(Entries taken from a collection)
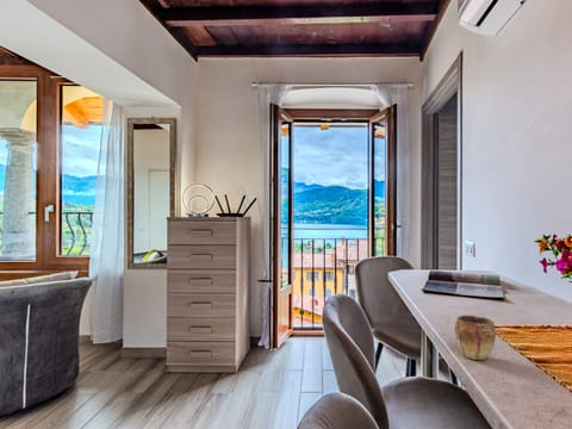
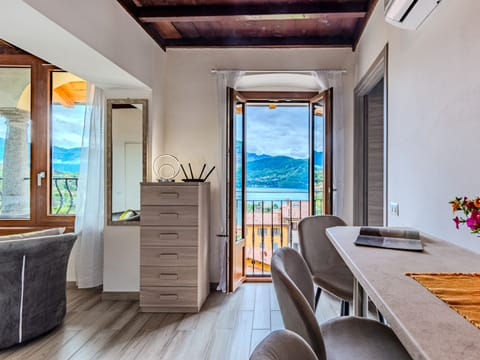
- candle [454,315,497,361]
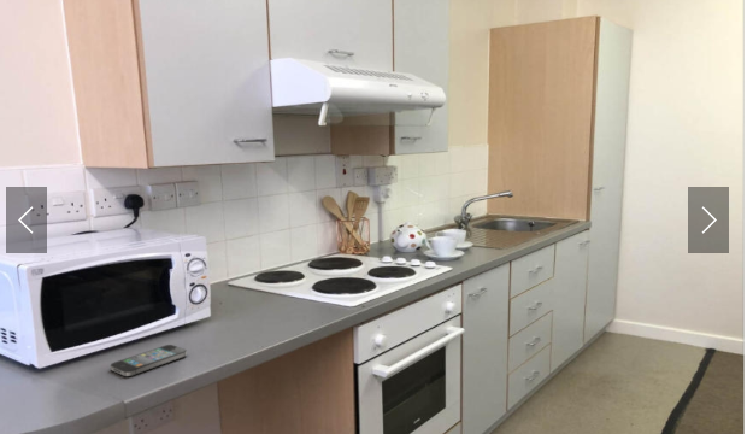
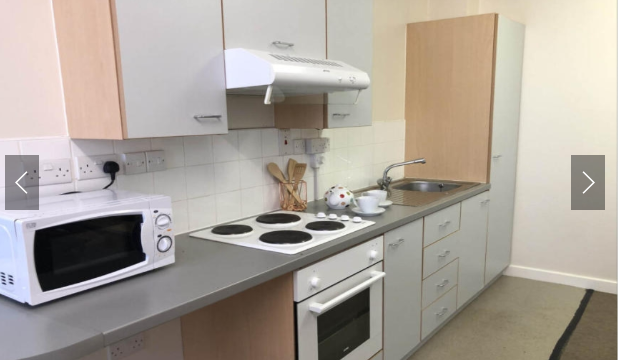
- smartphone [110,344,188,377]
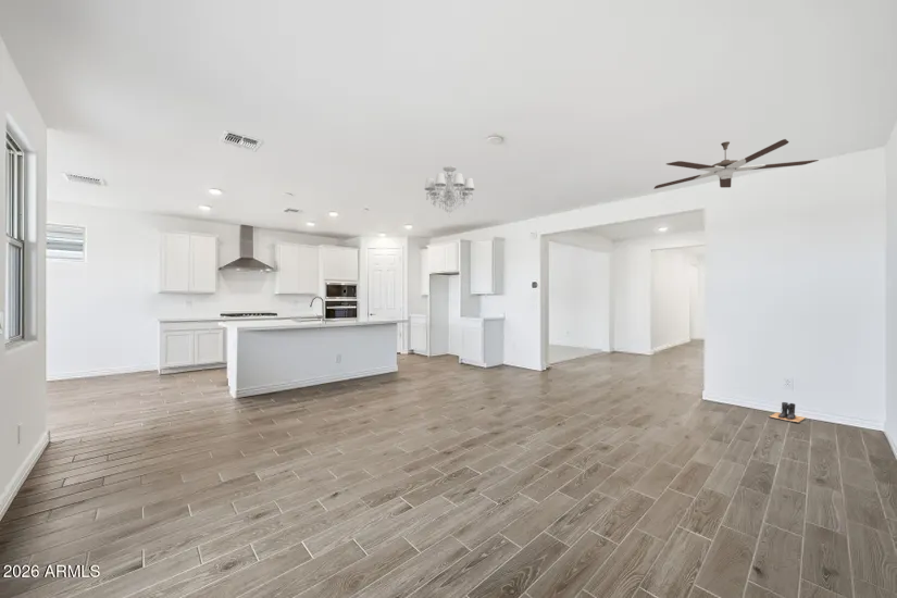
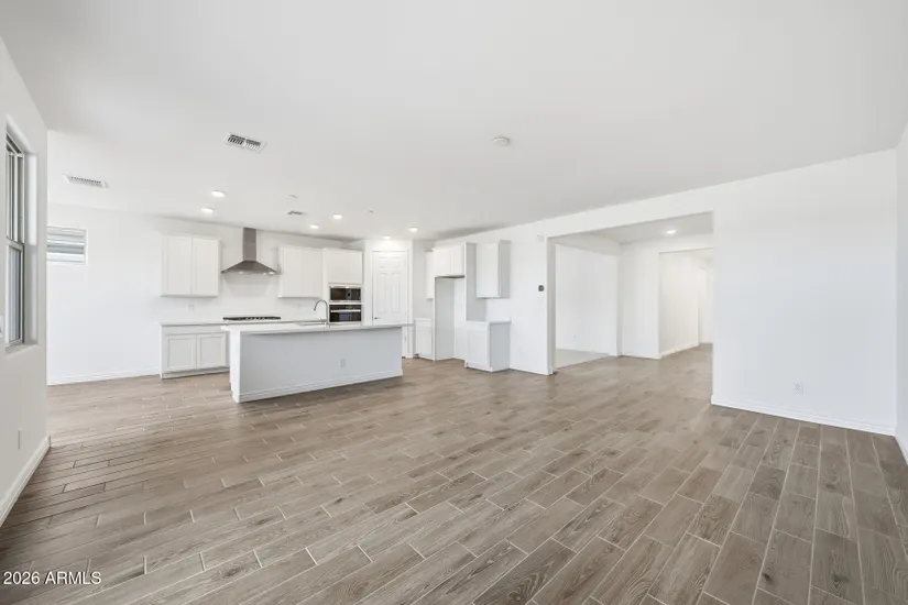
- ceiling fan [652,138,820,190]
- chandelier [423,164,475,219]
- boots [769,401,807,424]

**Activity**
Give every line of the records above again, exactly, and omit the pictures.

**Answer area**
- candle [454,315,497,361]
- smartphone [110,344,188,377]
- ceiling fan [652,138,820,190]
- chandelier [423,164,475,219]
- boots [769,401,807,424]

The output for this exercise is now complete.